Борис Кутенков: Спасибо, Инна Ивановна. А сейчас вопрос к Елене Сафроновой, критику и обозревателю. Елена, Вы ежемесячно и довольно давно даете обзоры публикаций в толстых журналах на страницах «Бельских просторов». Видите ли вы угрожающее снижение планки качества в современной критике? Если да – с чем связываете это? Что, на ваш взгляд, можно сделать для оздоровления ситуации?

Елена Сафронова:
Я бы позволила себе начать с того, что Инна Ивановна сказала одну очень важную вещь. Вы сказали, что критика смотрит глазами поэта на поэзию, а желательно, чтобы она смотрела глазами критика. Вы можете сформулировать разницу между этими двумя взглядами?

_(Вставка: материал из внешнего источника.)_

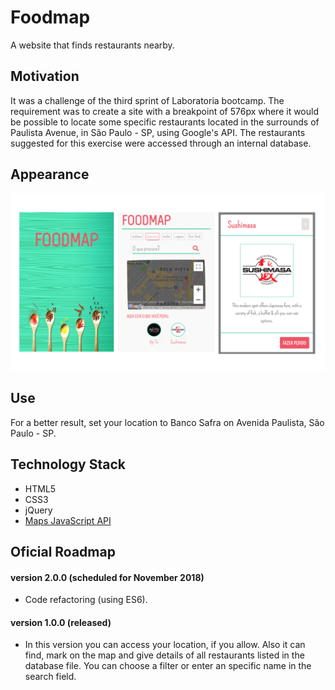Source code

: # Foodmap
A website that finds restaurants nearby. 

## Motivation
It was a challenge of the third sprint of Laboratoria bootcamp. The requirement was to create a site with a breakpoint of 576px where it would be possible to locate some specific restaurants located in the surrounds of Paulista Avenue, in São Paulo - SP, using Google's API. The restaurants suggested for this exercise were accessed through an internal database.

## Appearance
![App map](./assets/foodmap.png)

## Use
For a better result, set your location to Banco Safra on Avenida Paulista, São Paulo - SP.

## Technology Stack
+ HTML5
+ CSS3
+ jQuery
+ [Maps JavaScript API](https://developers.google.com/maps/documentation/javascript/tutorial) 

## Oficial Roadmap

#### version 2.0.0 (scheduled for November 2018)
+ Code refactoring (using ES6).

#### version 1.0.0 (released)
+ In this version you can access your location, if you allow. Also it can find, mark on the map and give details of all restaurants listed in the database file. You can choose a filter or enter an specific name in the search field.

Инна Ростовцева: Взгляд критика… Обратимся для примера к XIX веку, к Белинскому, к его взгляду на Пушкина и на Бенедиктова. Белинский со своим взглядом критика понял, что Пушкин – будущее нашей литературы, ее магистральная линия. Бенедиктов неплохой поэт, Заболоцкий его высоко ценил. Но Заболоцкий глядел глазами поэта. Взгляд критика точнее, строже, аналитичнее, он почти всегда сопряжен с оценкой. А взгляд поэта чаще всего сопряжен с похвалой. Последний пример – это интересный поэт и переводчик Михаил Синельников, он издал книгу стихов, то есть переводов – «Тысячелетний круг», начиная с переводов с фарси и до современной персидской поэзии. И что же – я увидела только рецензию Рейна – не о книге, а о Синельникове, это была похвала поэта поэту. Никакого анализа того, что сделал Синельников, ни к чему он пришел, критик написал бы по-другому.

Елена Сафронова:
Спасибо. Дело в том, что у меня эмпирически сложилось другое мнение, что когда поэт пишет о другом поэте, он чаще пишет о конкуренте и пишет наоборот не столь комплиментарно, а критик более беспристрастен, он вне данного соревнования двух творческих самолюбий.

Инна Ростовцева:
Если это хороший и умный поэт, позволю себе заметить. Если это Ходасевич, например, написал о Блоке.


Елена Сафронова: Инна Ивановна, мы так рискуем коснуться очень актуальной темы неграмотных поэтов, малограмотных критиков, что тоже грустный признак нашего времени, но, к счастью, все они сосредоточены за пределами этой аудитории, в основном, извините, в регионах проживают, вот пусть там и проживают.
Борис, что касается вашего вопроса – я не согласна ни с одним из авторов этих четырех статей, не могу согласиться на основании своей постоянной профессиональной деятельности, с тем, что критика поэзии находится в загоне, что она численно мала. Я каждый месяц составляю обзор журнала или поэтической книги, сборника, если я буду утверждать, что критика не находит выхода на печатные площадки – это будет лицемерие. В моей парадигме это не так.
Затронули уже тему, что в регионах тоже творится поэзия… Наоборот. Много авторов находится в изоляции – культурной, не географической – в замкнутом пространстве, не находят выхода в общие потоки – это проблема. Живя, условно говоря, в Курске (Урал и Пермь я сознательно не упоминаю, там сосредоточена серьезная часть литературного процесса, поэтому говорим, условно, о черноземных губерниях).
Что касается планки качества критики… Не буду оригинальной, скажу, что это индивидуально, зависит от интеллектуального и этического ценза того, кто берется критиковать. Но я была полностью согласна, когда Юлия Щербинина затевала дискуссию о допустимом и недопустимом в критике, хотя высказанные там правила – они аксиоматичны, это повседневная этика, и если кто-то не может их соблюдать – вижу два объяснения. Либо автор просто не приспособлен к работе критика, либо высказывается в каких-то корыстных, личных целях, хочет опустить своего оппонента. Что к объективной критике, конечно, отношения не имеет. Кстати, что касается статей, прочитанных перед нашим круглым столом, - считаю, что Абдуллаев совершенно напрасно ввязался в полемику с Кузьминым. То, что он стал отвечать на его выпады, на мой взгляд, снизило и цель, и тон его очень умной и дельной статьи – я люблю читать Абдуллаева.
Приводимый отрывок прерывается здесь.